By Interview by Josh Staph
Mardy Fish was only a toddler when he made his television debut. A Minneapolis news station profiled the two-year-old after he was caught smacking tennis balls over a net from behind the baseline. Since, his power and level of competition have increased exponentially, as he now slams balls past some of the best tennis players in the world.
Mardy hit the pro ranks with success in 1999 when he was only 18, but a wrist injury in 2005 stifled his game and quick ascension; he played only 17 games that year. This year, however, has brought new life to Mardy’s game. He began the 2007 season with his best Grand Slam showing to date—a quarterfinals appearance in the Australian Open. The 6’2” baller has been using his powerful backhand and laid-back persona to resurrect his game to the very top of the tennis world. Below, Mardy gives us a peek at how he preps for court action and remains one of the coolest cats on tour.
STACK: Can you take us through your match preparation, beginning with the moment you wake up?

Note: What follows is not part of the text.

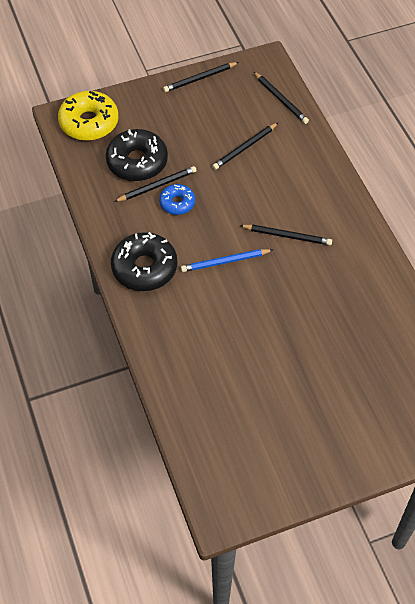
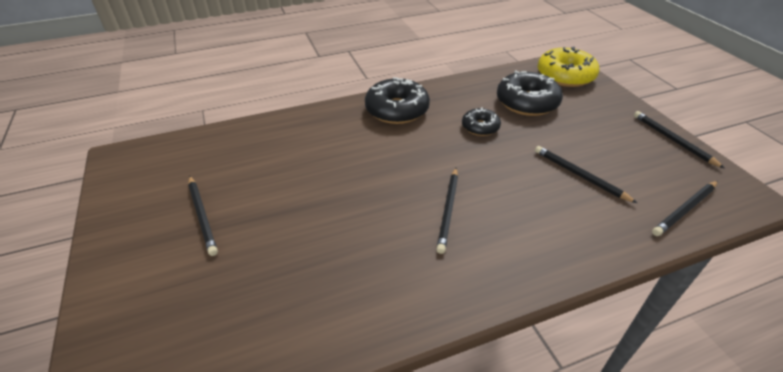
camera: 90 degrees right, 15 degrees down
(157, 186) = (499, 114): black pencil -> black pencil (202, 215)
(177, 203) = (480, 127): blue donut -> black donut
(225, 262) = (406, 160): blue pencil -> none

Fish: On a match day, I wake up pretty early. I can’t sleep in, because I’m usually pretty anxious to play. I’ll get a good breakfast, because I think it’s the most important meal of the day. I like to be up at least three hours before I play. So if I play at 11, I’m up for sure by eight. I also like to hit a few hours before my match, so I’m hitting by nine for that 11 o’clock start time.
Do you have any superstitions during tournaments?

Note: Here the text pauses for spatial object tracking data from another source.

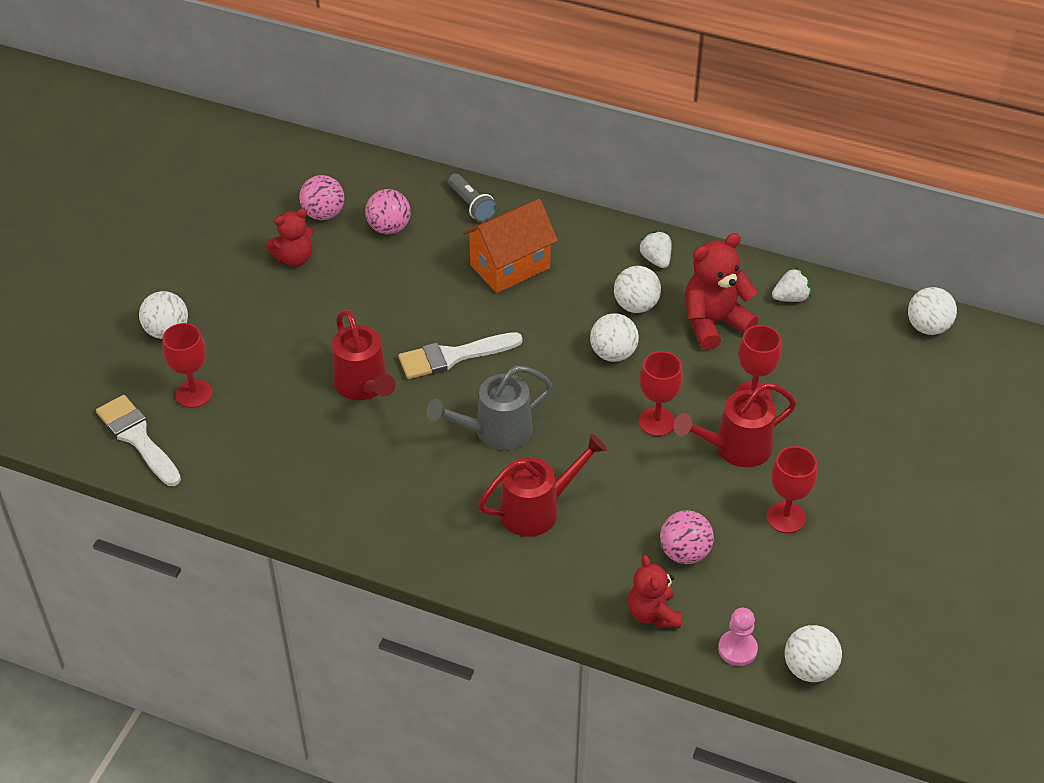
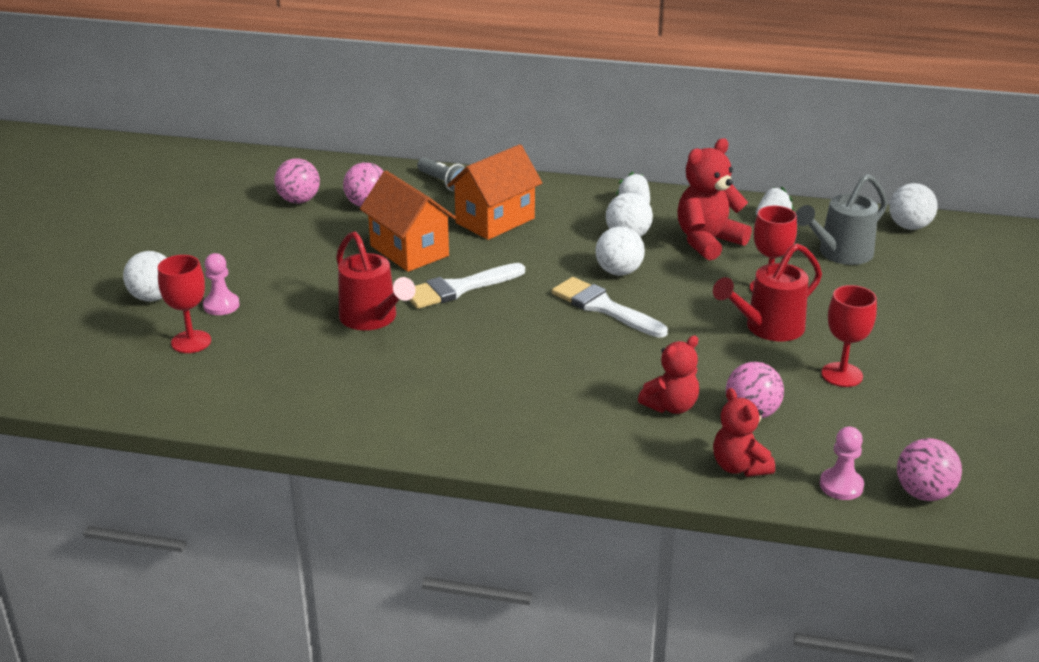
camera: 10 degrees left, 15 degrees down
(137, 438) = (134, 383): white brush -> white brush (604, 307)
(228, 350) = (221, 305): none -> pink pawn
(294, 258) = (276, 233): red teddy bear -> red teddy bear (671, 406)
(417, 299) = (409, 251): none -> orange house
(494, 432) = (520, 340): grey watering can -> grey watering can (839, 254)
(538, 509) = (586, 395): red watering can -> none
(657, 422) = (682, 316): red goblet -> none
(809, 669) = (924, 493): white ball -> pink ball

Fish: Yeah, I am very superstitious when it comes to match days. I usually go to dinner at the same place I went the night before if I’m playing well in that tournament. Regardless of where I go, I usually get pasta or steak. If I’m winning, I keep showering in the same shower before and after matches, because I feel like it’s a lucky one.
Who are you listening to before matches?
Fish: My best friend is a country singer; his name is Jake Owen. I listened to his CD before every match down in Australia and did pretty well. I usually pick a CD before my first match and listen to it before every match the rest of the tournament.
Have you ever had any problem with nerves before big matches?
Fish: Nerves are a major part of this sport. Playing in front of 15,000 people isn’t quite as big as an 80,000-seat stadium, but it’s different because the fans aren’t looking at 52 guys on each team. It’s just you and your opponent. So it’s a little nerve racking, but you get used to it and usually play better when more people are watching.
Any funny experiences right before you had to play?
Fish: Can’t think of anything really funny off the top of my head. It’s pretty funny that Andy [Roddick] and I were joking around right before our quarterfinals match against each other in Australia. He is a good friend of mine; we actually lived together when I was younger, so we had fun before the match. Once we went out there, though, it was all business.
What’s the locker room like before one of your matches?
Fish: I guess the weird thing about our locker rooms is that your opponent is in there with you, right before you are about to play each other. I’m sitting there trying to fire up and get ready to play, but I look across the room and see the guy I’m playing in five minutes, which is weird.